• WRITTEN TASK 1
In the rows below, which name a living thing from kingdom to scientific name, replace "scientific name" with "species" and leave every other line unchanged. Omit the pictures from your answer.

╭─ PASSAGE TO READ

This post is created in partnership with Iowa Corn. All thoughts, opinions, recipes and experiences are my own.
One of the things I love about my job is having the privilege to visit other areas of the country with amazing partners to learn about how our food is grown.
A couple of weeks ago, I traveled to Iowa with other content creators to learn how corn is grown and its uses. From animal feed to biofuel, I learned a lot in this trip.
If you followed my Instagram Stories, you might have seen me visit the Iowa Distilling Company, hold newborn pigs, hang out with gorgeous cows, and even harvest corn!
It was a trip packed with both exciting activities and learning. They say that experiential learning is one of the best ways to learn anything; and in this trip I feel like I did! I mean, I got to ride the combine and harvest corn -it was better than any theme park attraction.
I consider myself a city girl living in suburbia, and while this was not my first trip out to a farm or experience learning about farming, I still had a lot of questions about how corn is grown.
One of the things I learned is that “sweet corn” is what we, humans, eat; and that animal feed and biofuel are made from other corn varieties -and this is where the GMO debate comes in -and trust me, I asked lots of questions!

╰─

• WRITTEN TASK 2
Transcribe the passage of the post about the corn trip to Iowa between "If you followed" and "corn is grown.", inclusive.

╭─ INFORMATION GIVEN

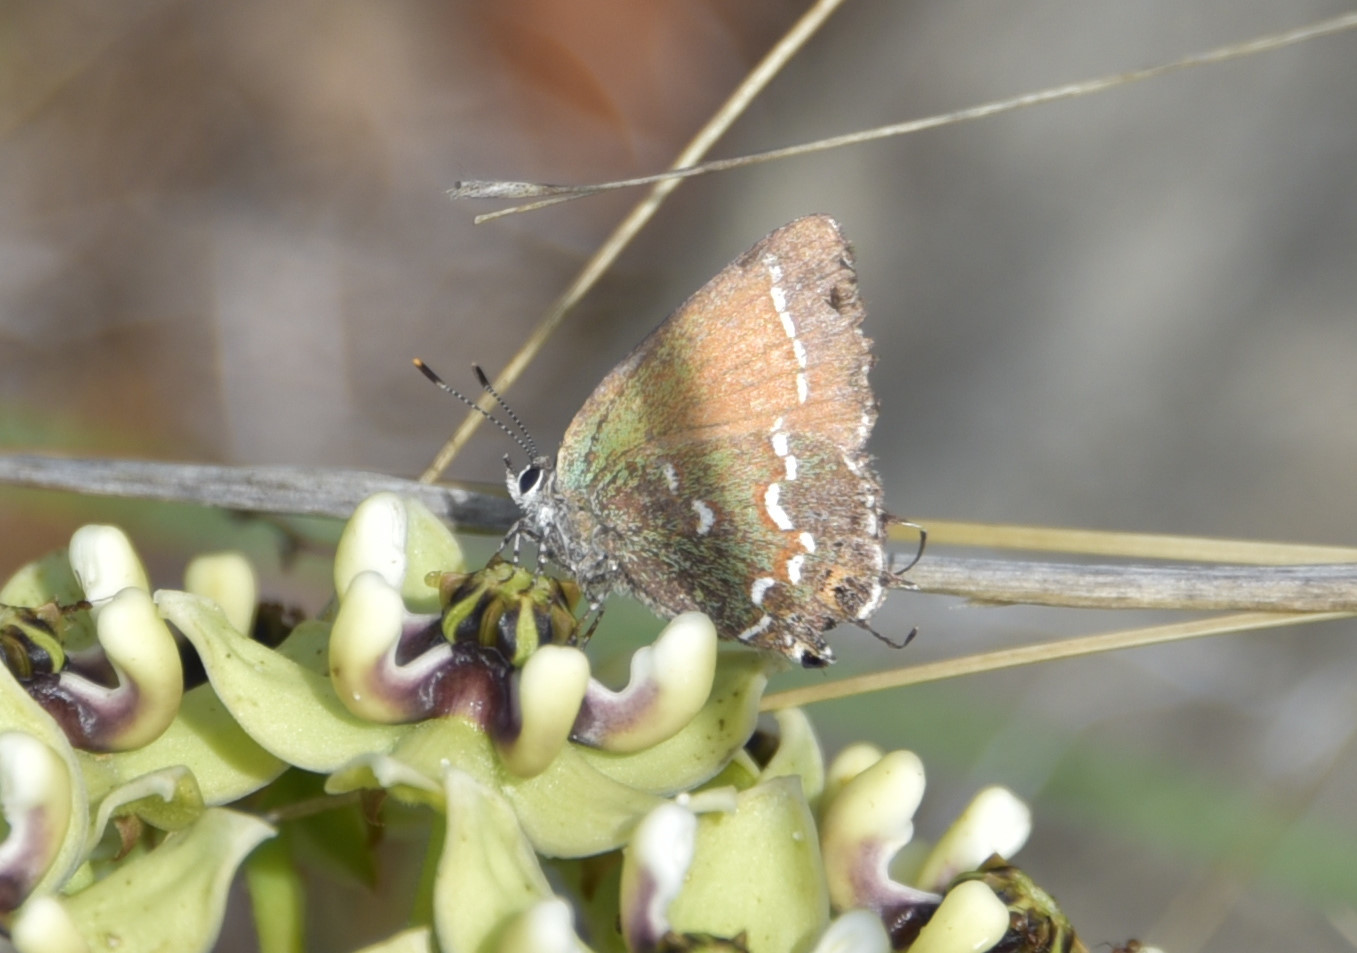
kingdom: Animalia
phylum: Arthropoda
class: Insecta
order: Lepidoptera
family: Lycaenidae
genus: Mitoura
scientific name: Mitoura gryneus
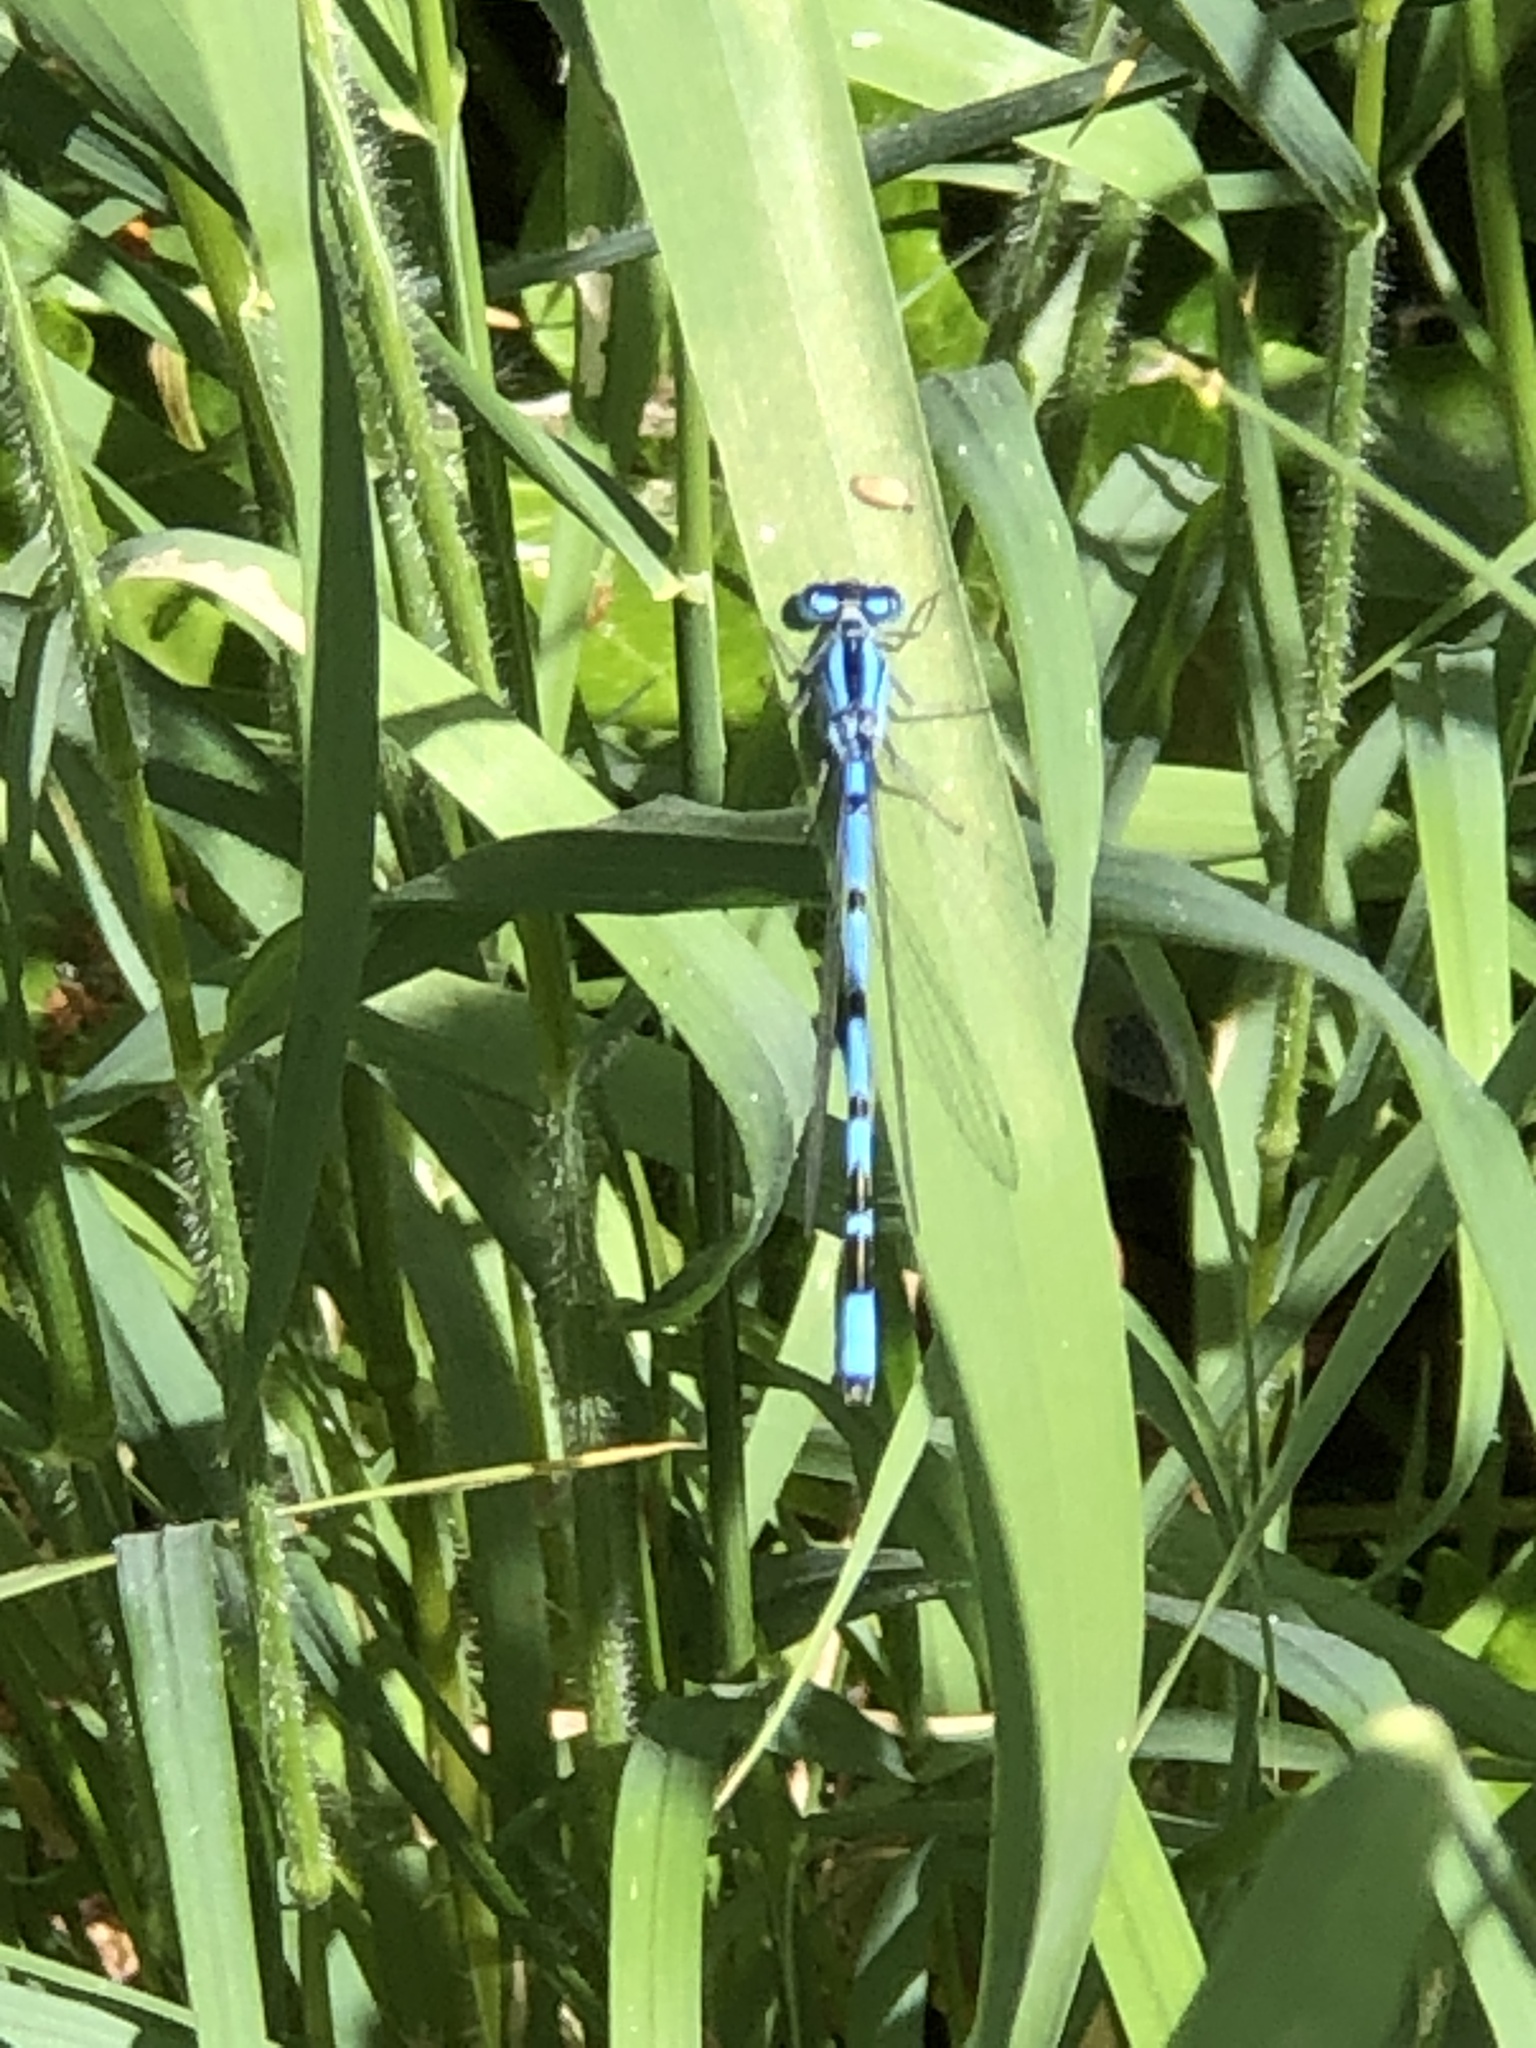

╰─

• COMPLETE OUTPUT 1
kingdom: Animalia
phylum: Arthropoda
class: Insecta
order: Lepidoptera
family: Lycaenidae
genus: Mitoura
species: Mitoura gryneus

• COMPLETE OUTPUT 2
If you followed my Instagram Stories, you might have seen me visit the Iowa Distilling Company, hold newborn pigs, hang out with gorgeous cows, and even harvest corn!
It was a trip packed with both exciting activities and learning. They say that experiential learning is one of the best ways to learn anything; and in this trip I feel like I did! I mean, I got to ride the combine and harvest corn -it was better than any theme park attraction.
I consider myself a city girl living in suburbia, and while this was not my first trip out to a farm or experience learning about farming, I still had a lot of questions about how corn is grown.